И, взявшись за руки, они побежали вниз с холма.


Четверг, 24 ноября

Давид уже стоял возле часов и читал газету. Было сыро, даже не дождь, а какая-то морось, окружавшая со всех сторон.

 Привет, Давид,  окликнула его Айна. Газета была не шведская, что ее удивило.

 О, привет, Айна,  обрадовался Давид.  Пойдем куда-нибудь в кафе?

 Я хочу съездить в одно место.

 Не промокнем?

 Нет, мы поедем на трамвае. Ты не против?

 Куда скажешь.

Народу в трамвае было много, но им повезло сесть рядом.

 Что это у тебя за газета? Иностранная?

 Да, австрийская. Die Presse.

 Она на немецком языке?

 Конечно.

 Я думала, что ты ненавидишь все немецкое. Ну после того, что немцы сделали с евреями

 Язык, он же не только для немцев, мне на нем мама пела.
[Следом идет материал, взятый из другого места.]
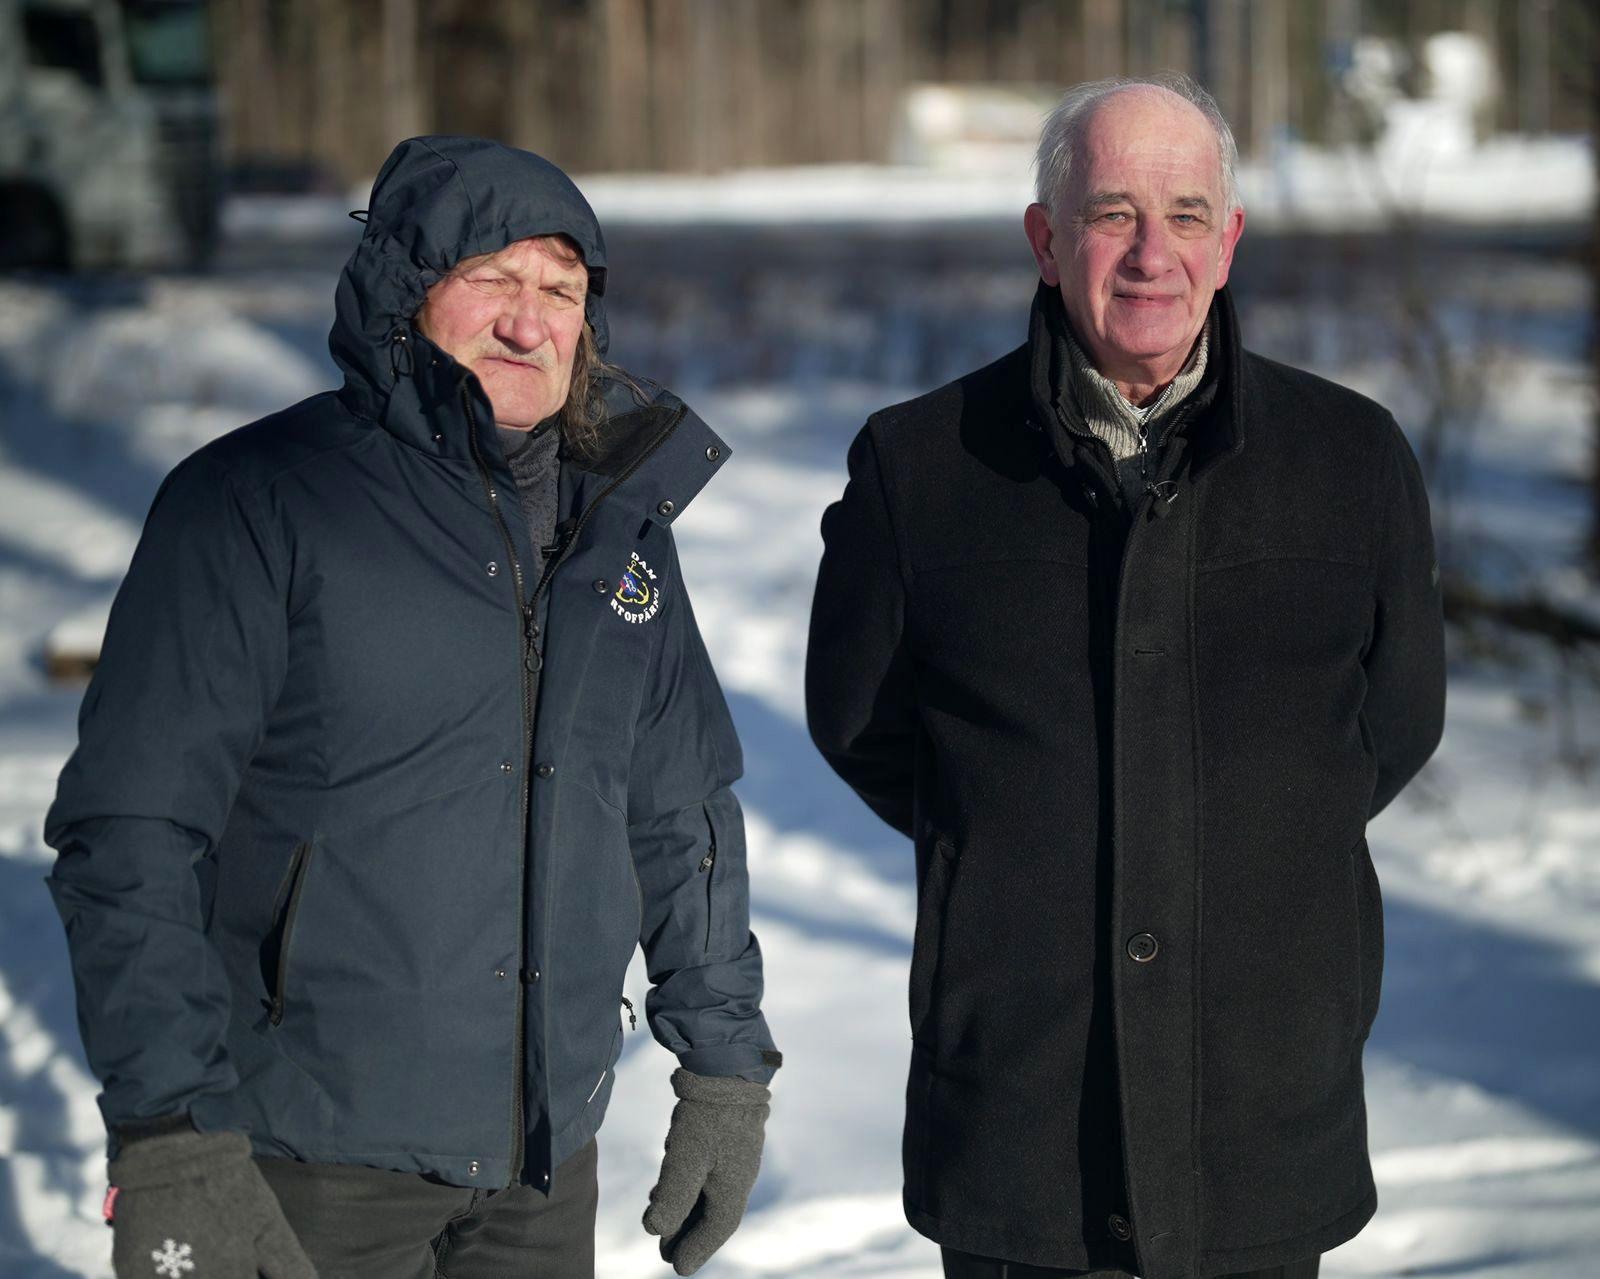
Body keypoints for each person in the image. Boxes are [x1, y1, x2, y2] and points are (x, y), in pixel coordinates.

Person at [46, 135, 780, 1279]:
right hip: (304, 1165)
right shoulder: (258, 501)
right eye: (489, 277)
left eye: (560, 290)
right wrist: (167, 1133)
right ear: (402, 292)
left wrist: (725, 1068)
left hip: (542, 1169)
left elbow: (677, 809)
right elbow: (133, 831)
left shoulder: (618, 531)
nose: (527, 322)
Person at [805, 74, 1445, 1279]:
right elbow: (863, 723)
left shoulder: (1350, 459)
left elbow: (1395, 719)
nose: (1154, 253)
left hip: (1260, 1115)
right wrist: (1018, 834)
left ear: (1231, 241)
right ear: (1046, 241)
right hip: (1022, 1125)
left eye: (1188, 214)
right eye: (1110, 213)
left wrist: (1244, 827)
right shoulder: (919, 465)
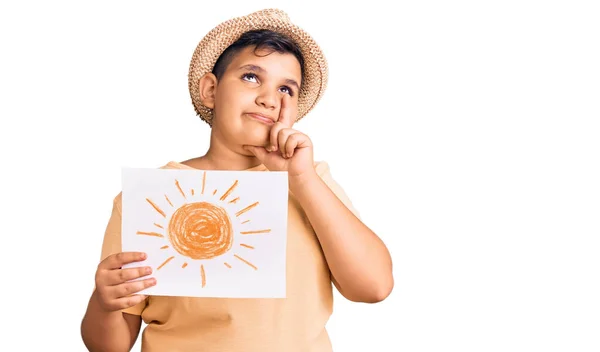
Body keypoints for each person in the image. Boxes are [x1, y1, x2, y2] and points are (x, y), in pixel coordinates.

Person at [81, 8, 393, 352]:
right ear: (211, 90)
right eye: (251, 77)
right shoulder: (150, 198)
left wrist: (301, 179)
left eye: (287, 88)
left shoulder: (311, 182)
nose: (269, 98)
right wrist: (105, 302)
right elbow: (110, 345)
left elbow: (374, 287)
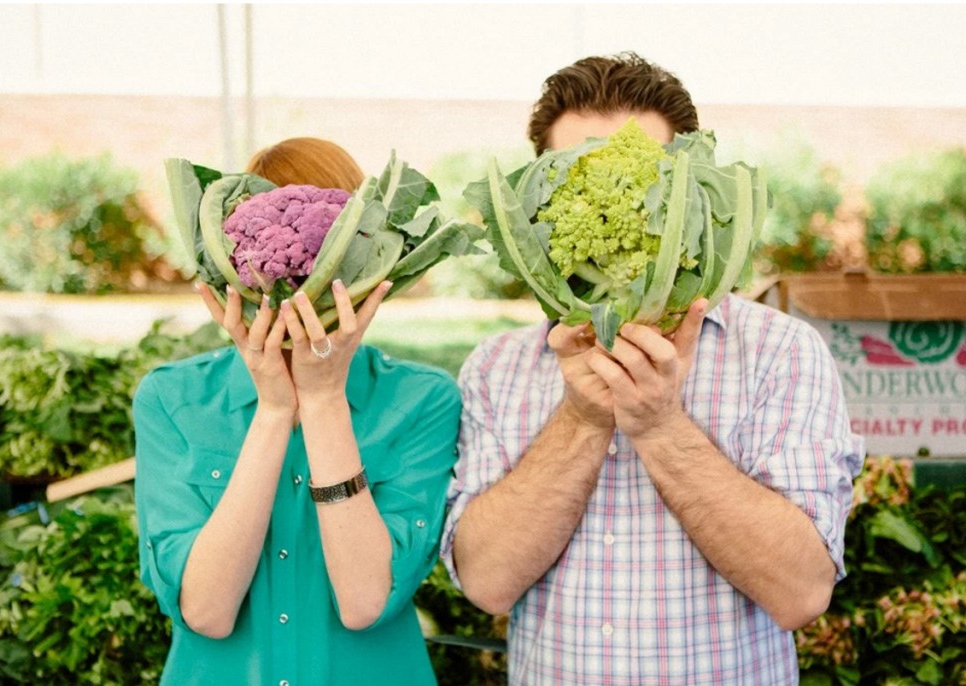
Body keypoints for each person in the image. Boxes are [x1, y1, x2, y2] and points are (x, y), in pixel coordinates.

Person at [440, 53, 865, 685]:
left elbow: (801, 592)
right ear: (534, 207)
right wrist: (583, 419)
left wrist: (660, 427)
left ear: (692, 191)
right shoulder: (497, 368)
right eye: (573, 176)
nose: (617, 200)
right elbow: (487, 582)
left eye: (644, 178)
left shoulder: (780, 353)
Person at [134, 138, 460, 685]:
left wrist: (325, 399)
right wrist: (273, 411)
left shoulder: (423, 400)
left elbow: (364, 602)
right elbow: (207, 612)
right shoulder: (172, 399)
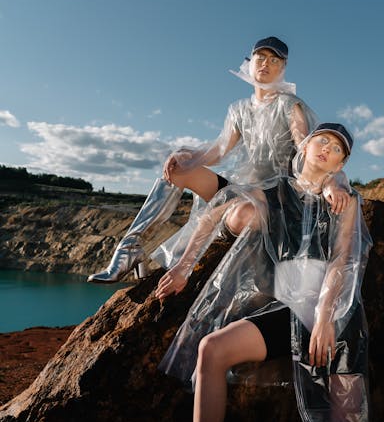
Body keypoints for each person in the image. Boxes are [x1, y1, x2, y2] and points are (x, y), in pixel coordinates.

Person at [155, 123, 373, 422]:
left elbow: (344, 260)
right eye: (322, 141)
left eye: (338, 149)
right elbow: (218, 208)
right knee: (211, 350)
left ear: (343, 163)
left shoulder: (346, 201)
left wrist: (327, 316)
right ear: (306, 145)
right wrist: (183, 267)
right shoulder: (274, 191)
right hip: (289, 312)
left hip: (339, 318)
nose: (327, 149)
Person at [87, 37, 351, 283]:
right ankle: (130, 249)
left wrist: (333, 182)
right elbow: (219, 151)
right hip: (236, 189)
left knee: (238, 210)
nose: (266, 64)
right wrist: (186, 155)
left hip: (272, 196)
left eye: (274, 60)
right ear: (251, 62)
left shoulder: (289, 105)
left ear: (283, 67)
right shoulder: (239, 109)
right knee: (178, 170)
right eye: (261, 57)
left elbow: (308, 149)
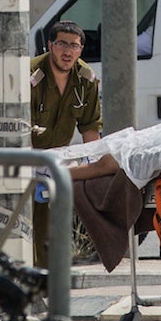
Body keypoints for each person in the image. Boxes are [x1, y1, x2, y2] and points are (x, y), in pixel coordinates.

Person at [30, 20, 102, 267]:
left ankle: (48, 276)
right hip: (27, 156)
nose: (67, 51)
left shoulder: (86, 80)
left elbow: (90, 130)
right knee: (30, 222)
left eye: (74, 45)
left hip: (58, 159)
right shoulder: (31, 76)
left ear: (81, 50)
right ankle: (36, 274)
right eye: (61, 44)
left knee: (56, 221)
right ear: (50, 45)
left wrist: (96, 168)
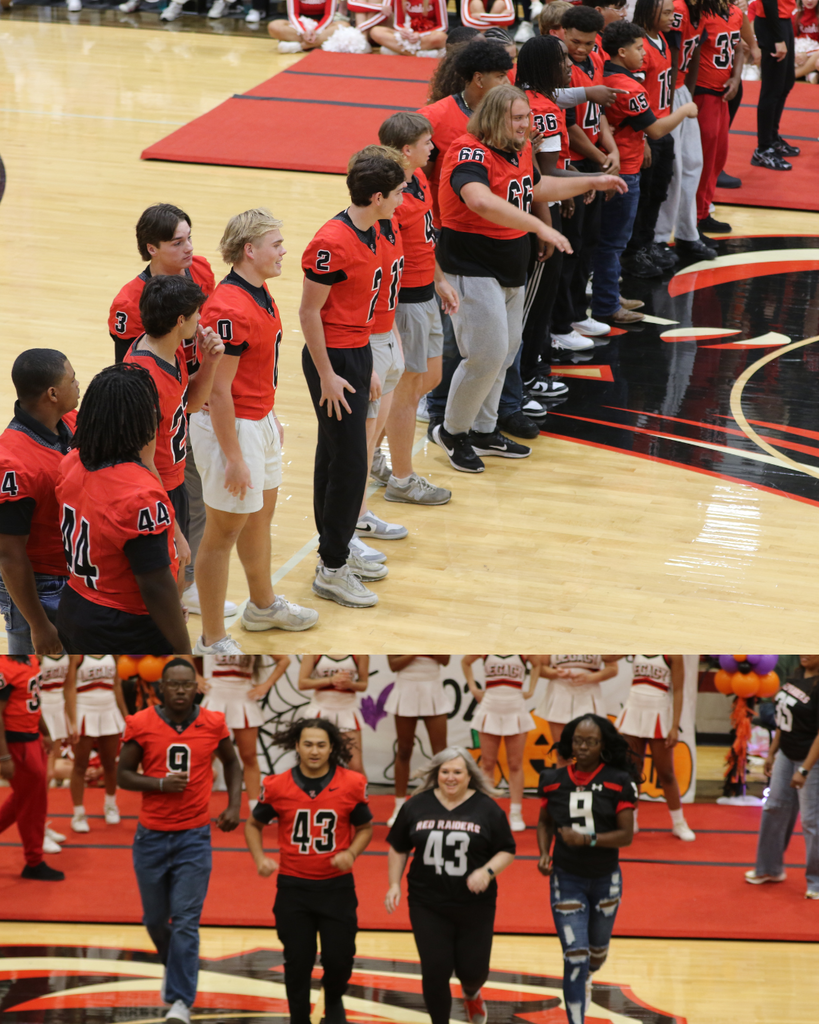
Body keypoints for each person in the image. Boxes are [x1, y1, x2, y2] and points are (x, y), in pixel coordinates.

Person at [433, 85, 624, 473]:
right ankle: (452, 431)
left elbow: (537, 187)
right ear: (493, 118)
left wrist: (591, 181)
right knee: (485, 353)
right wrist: (540, 226)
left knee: (504, 352)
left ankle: (485, 430)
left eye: (526, 116)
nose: (526, 124)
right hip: (470, 265)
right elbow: (480, 201)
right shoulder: (467, 150)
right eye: (517, 118)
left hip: (509, 264)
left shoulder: (519, 149)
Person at [194, 208, 318, 653]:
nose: (285, 250)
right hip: (232, 428)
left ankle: (262, 606)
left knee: (259, 518)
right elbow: (219, 391)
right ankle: (211, 639)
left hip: (256, 419)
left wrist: (269, 418)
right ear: (250, 250)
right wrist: (234, 456)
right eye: (277, 244)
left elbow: (255, 371)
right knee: (222, 533)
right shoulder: (229, 307)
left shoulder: (260, 292)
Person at [300, 149, 406, 609]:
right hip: (335, 358)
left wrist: (372, 364)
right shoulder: (331, 242)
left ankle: (334, 550)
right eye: (398, 193)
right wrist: (327, 374)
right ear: (378, 196)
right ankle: (333, 566)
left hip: (357, 352)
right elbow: (309, 312)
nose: (403, 200)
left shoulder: (376, 228)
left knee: (337, 455)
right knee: (347, 462)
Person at [118, 658, 242, 1024]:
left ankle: (180, 1002)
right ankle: (179, 970)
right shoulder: (141, 723)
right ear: (161, 688)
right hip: (151, 836)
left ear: (196, 686)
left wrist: (234, 804)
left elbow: (232, 764)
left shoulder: (213, 722)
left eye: (187, 684)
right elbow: (122, 775)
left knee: (186, 920)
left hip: (194, 836)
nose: (181, 690)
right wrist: (158, 784)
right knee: (156, 920)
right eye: (173, 684)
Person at [54, 363, 191, 655]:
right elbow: (154, 585)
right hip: (124, 627)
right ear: (142, 421)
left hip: (75, 604)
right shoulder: (138, 494)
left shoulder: (72, 462)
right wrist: (183, 648)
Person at [245, 718, 373, 1024]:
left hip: (337, 888)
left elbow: (365, 827)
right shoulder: (276, 785)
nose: (314, 750)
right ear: (297, 746)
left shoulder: (351, 783)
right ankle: (298, 1017)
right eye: (307, 744)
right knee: (298, 960)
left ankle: (334, 998)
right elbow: (253, 824)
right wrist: (260, 858)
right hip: (294, 888)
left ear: (332, 748)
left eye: (321, 744)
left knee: (339, 958)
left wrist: (352, 852)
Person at [385, 747, 516, 1024]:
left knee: (473, 970)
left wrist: (487, 871)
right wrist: (393, 884)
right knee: (435, 969)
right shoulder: (416, 805)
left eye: (458, 772)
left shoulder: (486, 808)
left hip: (474, 903)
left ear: (470, 776)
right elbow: (398, 847)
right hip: (427, 901)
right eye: (445, 772)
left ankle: (471, 993)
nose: (451, 778)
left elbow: (507, 850)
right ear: (436, 774)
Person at [590, 21, 698, 327]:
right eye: (639, 48)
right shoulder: (629, 87)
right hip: (624, 170)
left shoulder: (601, 72)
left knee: (606, 240)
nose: (644, 54)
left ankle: (607, 293)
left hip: (613, 164)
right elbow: (655, 128)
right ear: (622, 52)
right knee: (613, 242)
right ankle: (606, 304)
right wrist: (685, 110)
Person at [124, 274, 225, 597]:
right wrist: (175, 530)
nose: (201, 320)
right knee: (162, 585)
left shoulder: (170, 348)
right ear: (180, 321)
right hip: (156, 490)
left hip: (174, 479)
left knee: (176, 579)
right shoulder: (144, 377)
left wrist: (210, 362)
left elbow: (191, 402)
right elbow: (143, 461)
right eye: (196, 314)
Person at [537, 714, 640, 1024]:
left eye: (590, 742)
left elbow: (626, 836)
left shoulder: (619, 781)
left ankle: (588, 976)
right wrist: (544, 853)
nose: (582, 747)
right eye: (577, 741)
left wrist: (587, 839)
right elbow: (544, 822)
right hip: (566, 878)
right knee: (575, 955)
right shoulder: (551, 779)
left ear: (602, 745)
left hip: (605, 879)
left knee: (596, 954)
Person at [377, 113, 458, 507]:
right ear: (406, 150)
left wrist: (440, 279)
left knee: (428, 378)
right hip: (405, 302)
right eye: (427, 143)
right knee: (406, 393)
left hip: (427, 290)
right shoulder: (391, 198)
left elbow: (424, 241)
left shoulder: (420, 178)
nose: (433, 148)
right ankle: (402, 479)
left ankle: (374, 448)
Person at [0, 349, 79, 655]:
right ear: (53, 393)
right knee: (34, 683)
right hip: (41, 588)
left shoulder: (69, 421)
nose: (78, 385)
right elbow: (9, 556)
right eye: (72, 380)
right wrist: (38, 624)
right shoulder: (13, 464)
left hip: (75, 574)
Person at [746, 655, 819, 898]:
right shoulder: (796, 676)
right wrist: (772, 752)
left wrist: (805, 769)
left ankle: (816, 881)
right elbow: (782, 721)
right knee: (774, 808)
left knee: (811, 821)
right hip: (786, 754)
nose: (804, 653)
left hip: (811, 758)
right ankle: (769, 868)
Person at [109, 203, 215, 367]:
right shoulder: (129, 303)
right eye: (177, 243)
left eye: (189, 237)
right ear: (152, 249)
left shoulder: (201, 269)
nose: (189, 248)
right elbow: (127, 370)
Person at [654, 0, 717, 263]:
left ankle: (687, 233)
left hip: (680, 92)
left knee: (692, 163)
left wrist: (687, 95)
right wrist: (669, 106)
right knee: (673, 170)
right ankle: (658, 238)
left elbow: (694, 58)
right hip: (665, 92)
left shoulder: (701, 10)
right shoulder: (677, 9)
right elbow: (672, 57)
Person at [621, 0, 679, 278]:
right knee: (642, 196)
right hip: (647, 132)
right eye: (666, 12)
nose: (673, 16)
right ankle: (633, 253)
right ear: (648, 12)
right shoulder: (639, 48)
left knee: (657, 192)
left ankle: (647, 244)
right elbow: (635, 95)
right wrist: (643, 138)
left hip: (663, 127)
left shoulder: (662, 40)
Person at [614, 655, 695, 841]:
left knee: (666, 772)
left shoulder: (673, 654)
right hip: (634, 709)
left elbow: (679, 690)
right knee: (632, 771)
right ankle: (631, 819)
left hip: (659, 711)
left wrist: (674, 726)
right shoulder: (637, 644)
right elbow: (607, 656)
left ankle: (679, 823)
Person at [0, 654, 64, 881]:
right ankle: (34, 861)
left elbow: (33, 701)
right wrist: (3, 756)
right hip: (15, 742)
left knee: (25, 796)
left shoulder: (30, 659)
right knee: (33, 802)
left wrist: (44, 731)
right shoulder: (4, 666)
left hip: (32, 735)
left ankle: (34, 858)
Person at [200, 654, 290, 807]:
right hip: (214, 696)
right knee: (205, 756)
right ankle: (197, 802)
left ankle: (255, 806)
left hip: (243, 697)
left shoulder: (251, 639)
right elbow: (182, 653)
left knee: (249, 756)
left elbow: (285, 659)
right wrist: (196, 677)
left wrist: (266, 685)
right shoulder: (216, 636)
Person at [463, 655, 540, 831]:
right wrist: (473, 687)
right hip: (490, 705)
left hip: (515, 706)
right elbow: (465, 661)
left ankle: (515, 811)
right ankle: (485, 810)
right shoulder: (487, 646)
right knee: (488, 763)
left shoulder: (524, 649)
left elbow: (537, 665)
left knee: (515, 764)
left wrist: (531, 690)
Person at [694, 1, 744, 231]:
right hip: (702, 92)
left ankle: (703, 208)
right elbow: (689, 51)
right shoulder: (700, 13)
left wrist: (736, 77)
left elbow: (739, 47)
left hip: (722, 92)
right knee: (701, 157)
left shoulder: (735, 12)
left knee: (718, 156)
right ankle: (697, 213)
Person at [64, 655, 128, 833]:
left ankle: (110, 804)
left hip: (109, 711)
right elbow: (69, 688)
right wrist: (73, 720)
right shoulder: (77, 654)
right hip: (84, 711)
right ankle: (78, 813)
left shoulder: (112, 653)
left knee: (110, 763)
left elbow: (116, 686)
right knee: (79, 766)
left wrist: (126, 716)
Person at [385, 655, 451, 825]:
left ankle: (443, 803)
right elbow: (393, 664)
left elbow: (445, 659)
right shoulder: (396, 628)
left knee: (441, 754)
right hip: (406, 686)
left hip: (433, 686)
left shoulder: (439, 628)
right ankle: (399, 806)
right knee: (404, 749)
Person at [536, 656, 618, 760]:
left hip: (589, 694)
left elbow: (613, 668)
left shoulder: (600, 639)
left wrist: (590, 677)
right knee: (563, 754)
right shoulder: (551, 640)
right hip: (559, 694)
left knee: (592, 754)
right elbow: (539, 667)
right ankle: (564, 776)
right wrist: (556, 673)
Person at [298, 655, 370, 774]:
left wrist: (350, 684)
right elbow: (302, 683)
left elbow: (363, 684)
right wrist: (330, 680)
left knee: (355, 766)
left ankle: (363, 793)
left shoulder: (360, 652)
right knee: (313, 763)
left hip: (347, 710)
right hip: (320, 710)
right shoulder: (314, 650)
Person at [752, 0, 800, 168]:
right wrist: (778, 37)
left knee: (786, 82)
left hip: (783, 20)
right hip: (771, 22)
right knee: (772, 88)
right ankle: (763, 148)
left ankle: (772, 138)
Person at [368, 0, 449, 55]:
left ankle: (397, 50)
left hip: (428, 36)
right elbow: (398, 24)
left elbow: (443, 26)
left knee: (442, 37)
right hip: (408, 36)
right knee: (375, 31)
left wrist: (419, 35)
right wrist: (403, 31)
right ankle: (420, 54)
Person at [39, 654, 70, 787]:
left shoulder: (70, 654)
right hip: (41, 707)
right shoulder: (37, 655)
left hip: (59, 706)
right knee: (42, 762)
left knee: (53, 763)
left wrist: (71, 719)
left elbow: (69, 687)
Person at [267, 0, 344, 52]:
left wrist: (316, 31)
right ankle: (318, 43)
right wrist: (303, 31)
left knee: (344, 25)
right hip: (299, 26)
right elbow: (293, 14)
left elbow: (329, 15)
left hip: (322, 28)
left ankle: (299, 46)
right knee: (274, 26)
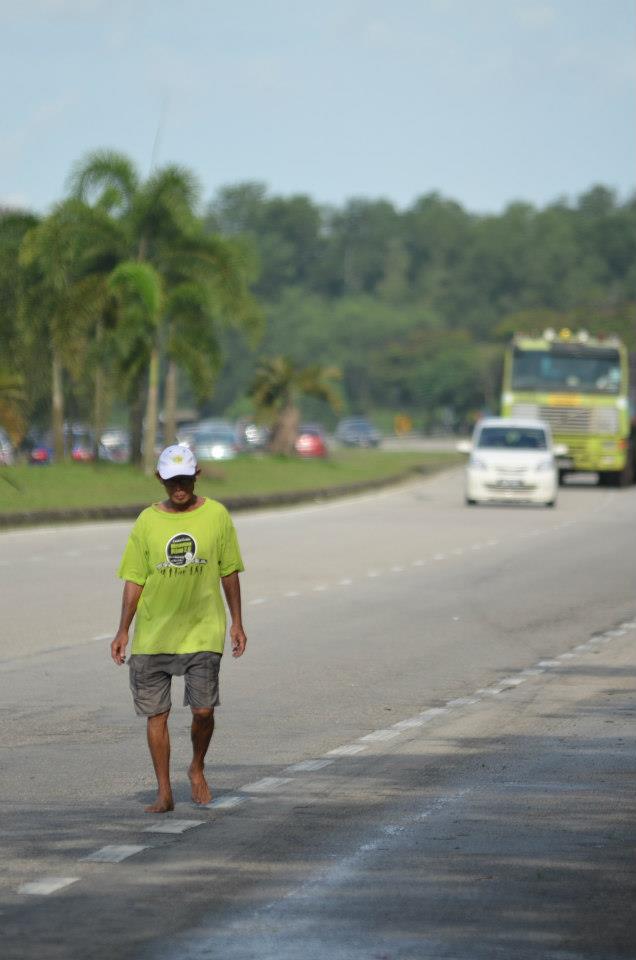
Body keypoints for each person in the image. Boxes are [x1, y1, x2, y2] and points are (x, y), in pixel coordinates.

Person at [110, 444, 247, 813]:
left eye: (185, 479)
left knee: (203, 711)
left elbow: (229, 571)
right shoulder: (146, 521)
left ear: (197, 475)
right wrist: (123, 630)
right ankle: (164, 792)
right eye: (172, 480)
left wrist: (237, 621)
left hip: (203, 629)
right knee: (157, 715)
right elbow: (134, 579)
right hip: (153, 633)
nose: (179, 486)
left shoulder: (216, 515)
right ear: (160, 479)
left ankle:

 Знаешь, в больнице в Карлстаде была одна девушка, Рут. Она умерла, и остались ее записки, которые она писала в больнице. Сестра Чештин мне их переводила. Мне было почти столько лет, сколько было Рут, когда она попала в лагерь. Я тогда представляла, что стало бы со мной на ее месте. Я бы не выжила, не захотела бы жить, как-нибудь бы покончила с собой.

 Думаешь, это просто?

 Нет, но можно же было что-то сделать, чтоб тебя застрелили. Это же легче, чем выживать в таких условиях и знать, что тебя все равно уничтожат. Для этого нужно мужество. То, что они выживали и выжили, и было мужество.

Айна замолчала, и Давид тоже молчал, только взял ее за руку крепко-креп ко.

 Знаешь, эта Рут, она ненавидела немцев и все немецкое. Она писала, что всех немцев надо посадить в лагеря хотя бы на месяц и мучить, как они мучили евреев. Всех немцев до единого, понимаешь? Детей, стариков.

 А тот, кто стал бы их мучить? Он сам бы стал таким. Немцы, конечно, должны ответить за войну. Но я знаю одного старика, он весь мир ненавидит, не только немцев. Потому что все страны виноваты, что такое допустили.

 Войн нельзя допускать вообще. Их просто не должно быть. Никаких и никогда.  она опять замолчала, она не знала, как сказать это Давиду, но сказать было надо. Потому что обманывать она не могла и скрывать не хотела.

 У меня есть знакомая девушка, Инга, в нашем квартале. Она немка. Её отец погиб на войне, мама осталась с тремя детьми, Инга старшая. Она хорошая, она здесь работает и посылает деньги маме. В Германии нет работы. Мы,  Айна осторожно посмотрела на Давида,  мы дружим. Она, правда, хорошая. Она говорит, что тех, кто развязывает войны, надо судить сразу, до начала войны.

Айна опять замолчала. Потом спросила с опаской:

 Тебе неприятно, что я дружу с немкой?

 Ну,  ответил Давид,  если ты с ней дружишь, значит, она того стоит.

Он погладил Айну по мягкой шапочке, как ребенка по головке. Айна засмеялась, и Давид вместе с ней, и опять им было хорошо и весело.

Трамвай проехал уже мимо ратуши.

 А куда мы едем?  спросил Давид, глянув в окно.

 На Эссинге.

 На острова? У тебя там кто-то живет?

 Жила. Одна знакомая. Она погибла год назад, сегодня годовщина.

 Погибла?

 Да. Ты слышал про Эссинге-трагедию?

 Когда троллейбус столкнулся с машиной и упал с моста? Это было во всех газетах.